- Dataset
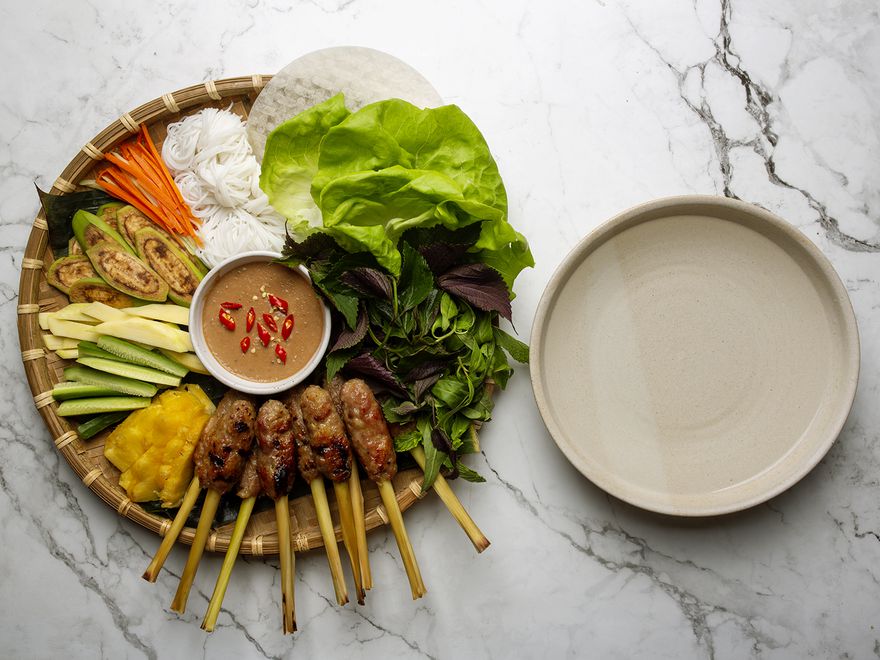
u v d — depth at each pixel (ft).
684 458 1.92
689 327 1.93
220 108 1.98
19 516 2.04
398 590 2.06
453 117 1.81
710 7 2.13
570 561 2.07
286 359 1.85
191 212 1.97
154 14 2.10
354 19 2.11
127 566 2.04
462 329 1.84
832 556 2.05
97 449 1.93
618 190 2.10
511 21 2.12
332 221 1.75
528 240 2.09
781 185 2.10
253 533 1.91
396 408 1.82
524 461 2.06
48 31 2.09
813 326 1.89
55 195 1.88
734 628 2.06
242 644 2.04
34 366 1.86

- Directions
In your copy, reproduce the data above exactly and skip every picture.

- Response area
u v d — depth at each pixel (ft).
684 458 1.92
689 327 1.93
220 108 1.98
19 516 2.04
398 590 2.06
453 117 1.81
710 7 2.13
570 561 2.07
286 359 1.85
191 212 1.97
154 14 2.10
354 19 2.11
127 566 2.04
462 329 1.84
832 556 2.05
97 449 1.93
618 190 2.10
511 21 2.12
332 221 1.75
528 240 2.09
781 185 2.10
253 533 1.91
396 408 1.82
524 461 2.06
48 31 2.09
813 326 1.89
55 195 1.88
734 628 2.06
242 644 2.04
34 366 1.86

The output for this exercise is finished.